• [Instruction]:
Transcribe the following records exactly, images excluded.
════════════════
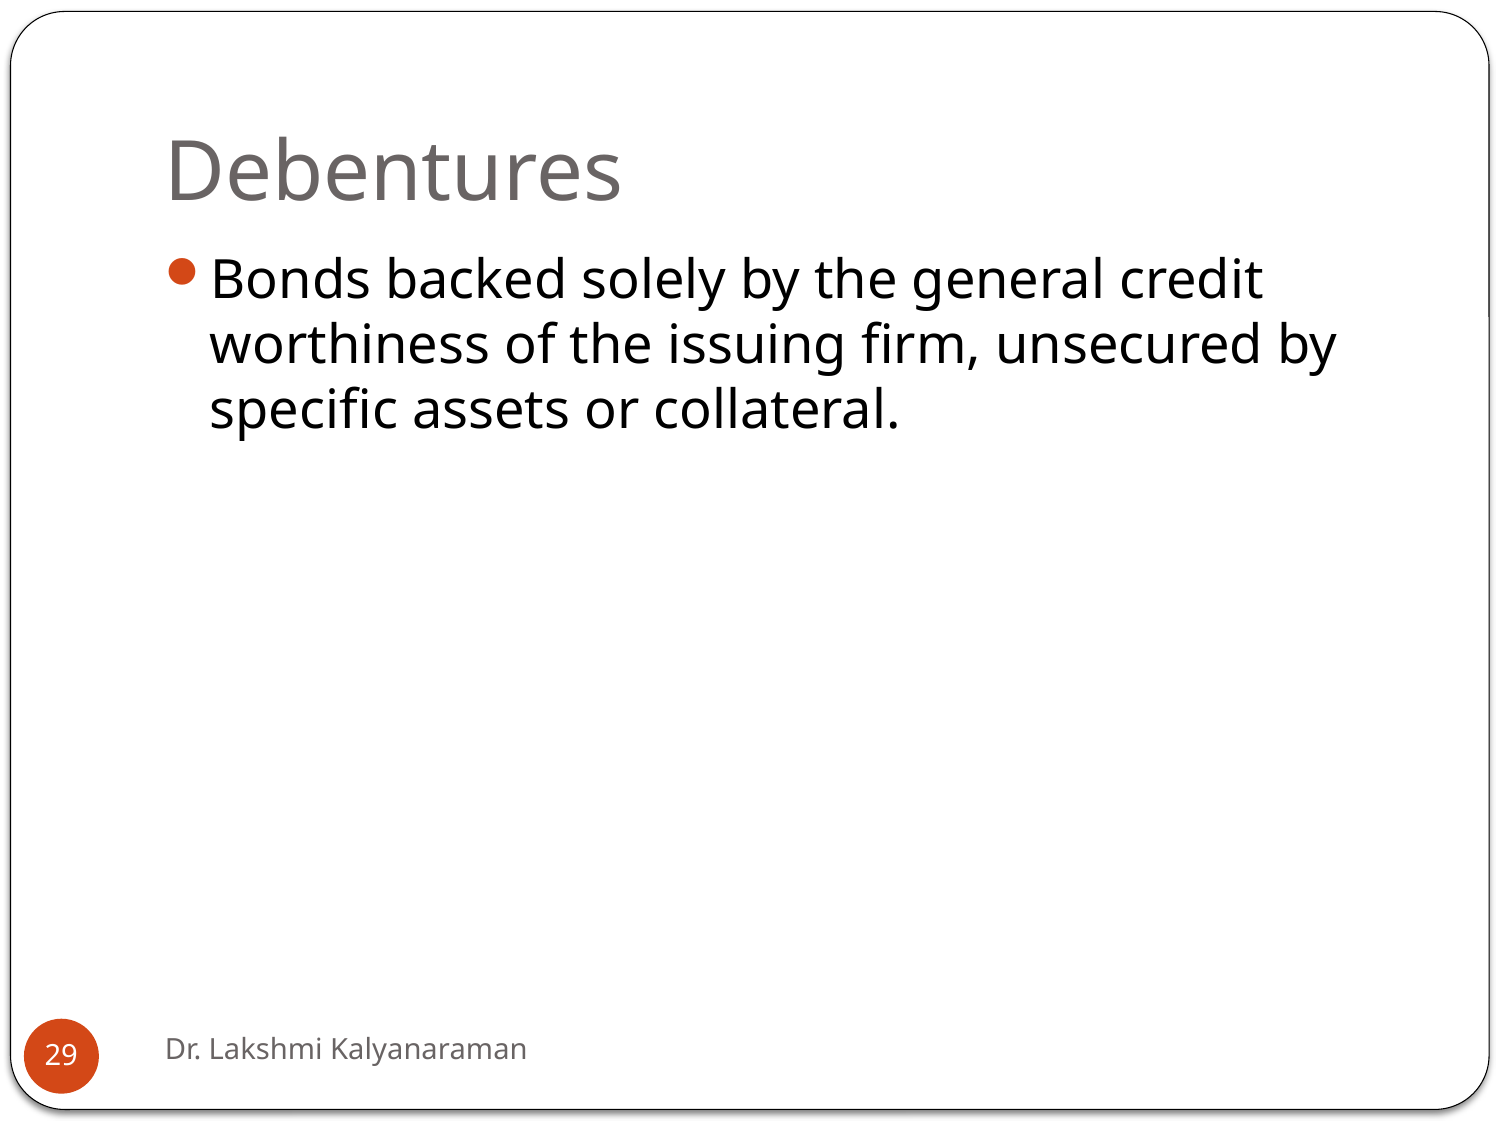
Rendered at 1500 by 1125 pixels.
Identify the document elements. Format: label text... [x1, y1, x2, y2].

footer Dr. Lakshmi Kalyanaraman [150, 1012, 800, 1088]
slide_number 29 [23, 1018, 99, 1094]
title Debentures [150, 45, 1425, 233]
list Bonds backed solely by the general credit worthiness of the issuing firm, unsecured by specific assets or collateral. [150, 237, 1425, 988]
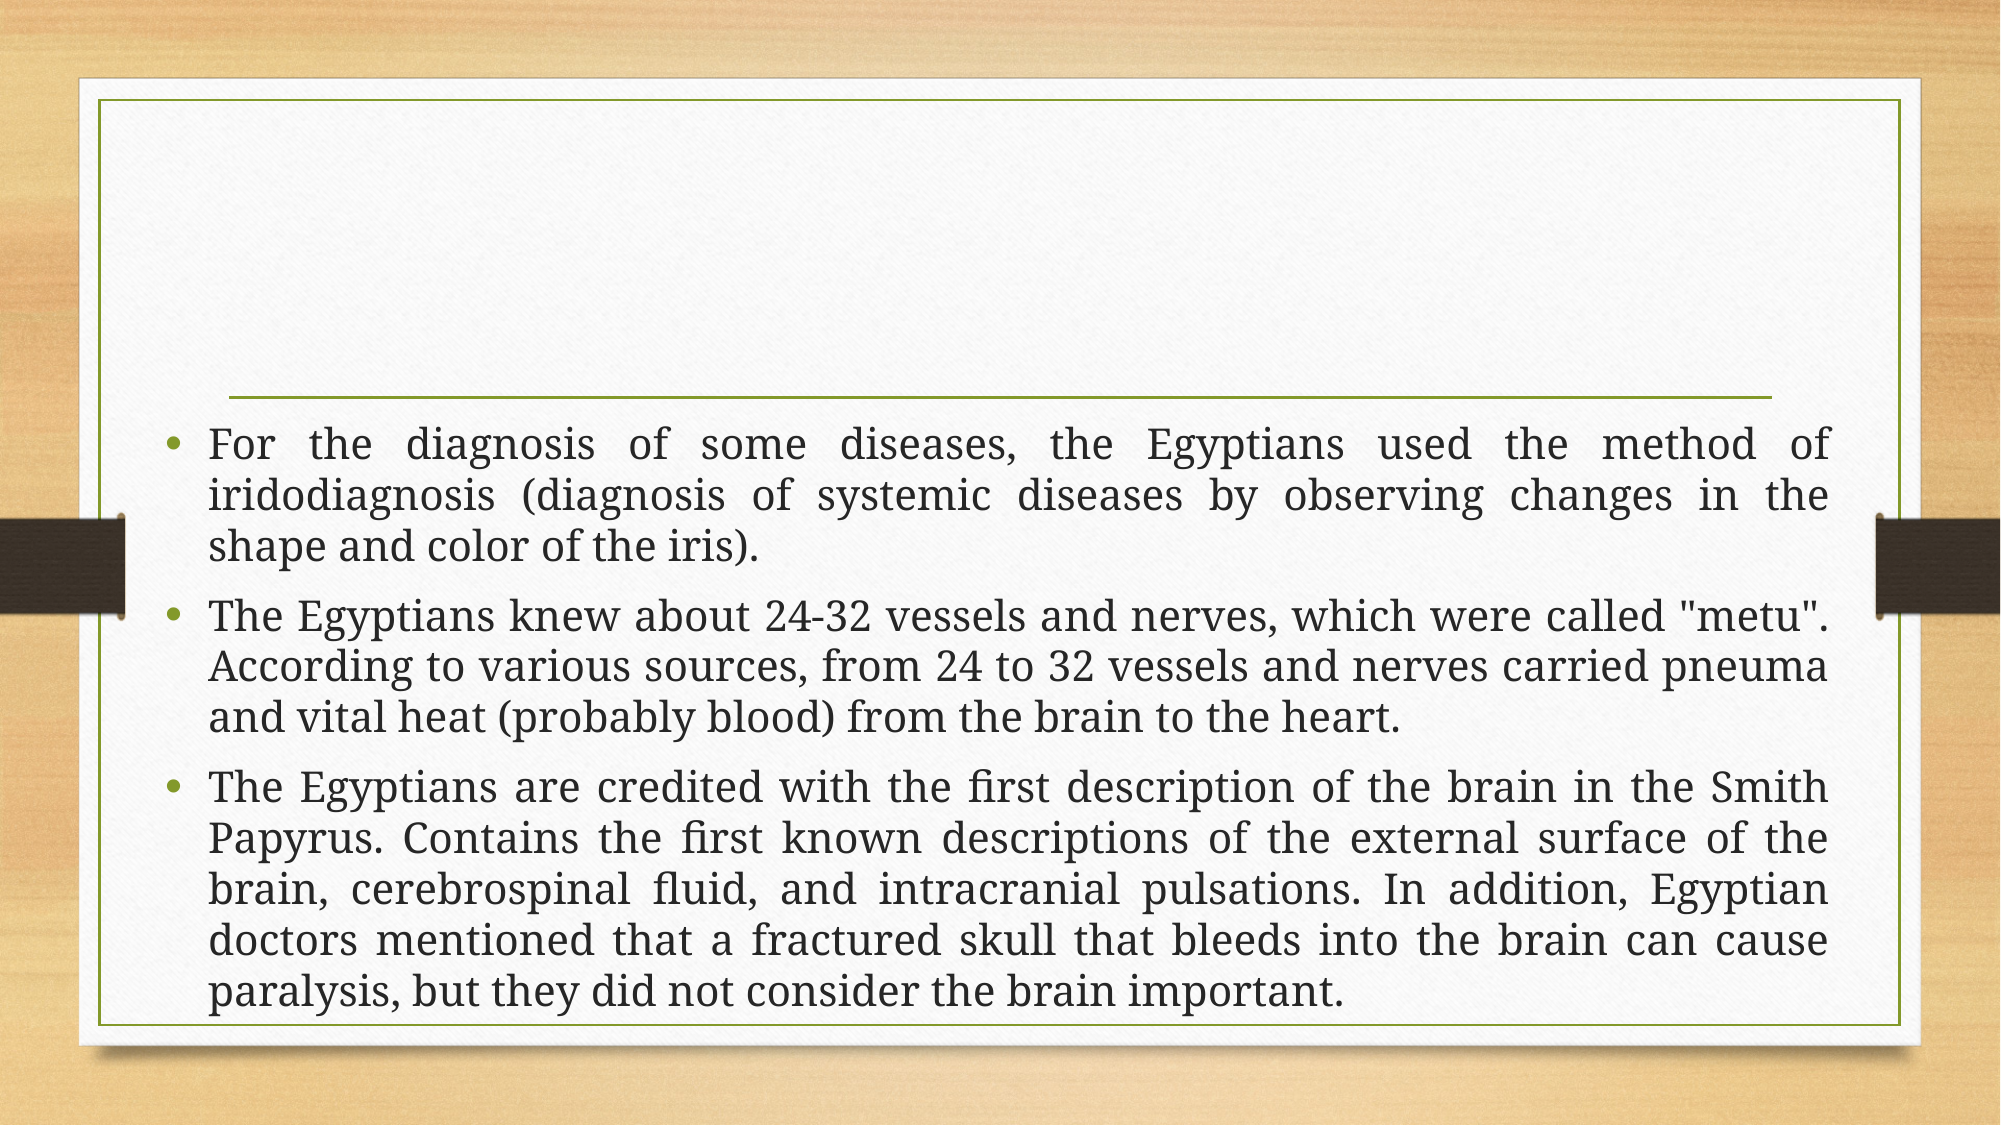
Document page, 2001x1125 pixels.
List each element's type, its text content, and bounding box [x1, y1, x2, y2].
════════════════
• [Solution for this task]:
Rendered at 1500 by 1125 pixels.
Identify the document elements. Format: label text... [x1, y1, x2, y2].

footer Dr. Lakshmi Kalyanaraman [150, 1012, 800, 1088]
slide_number 29 [23, 1018, 99, 1094]
title Debentures [150, 45, 1425, 233]
list Bonds backed solely by the general credit worthiness of the issuing firm, unsecured by specific assets or collateral. [150, 237, 1425, 988]
Document page, 2001x1125 pixels.
List each element's type, its text content, and bounding box [x1, y1, x2, y2].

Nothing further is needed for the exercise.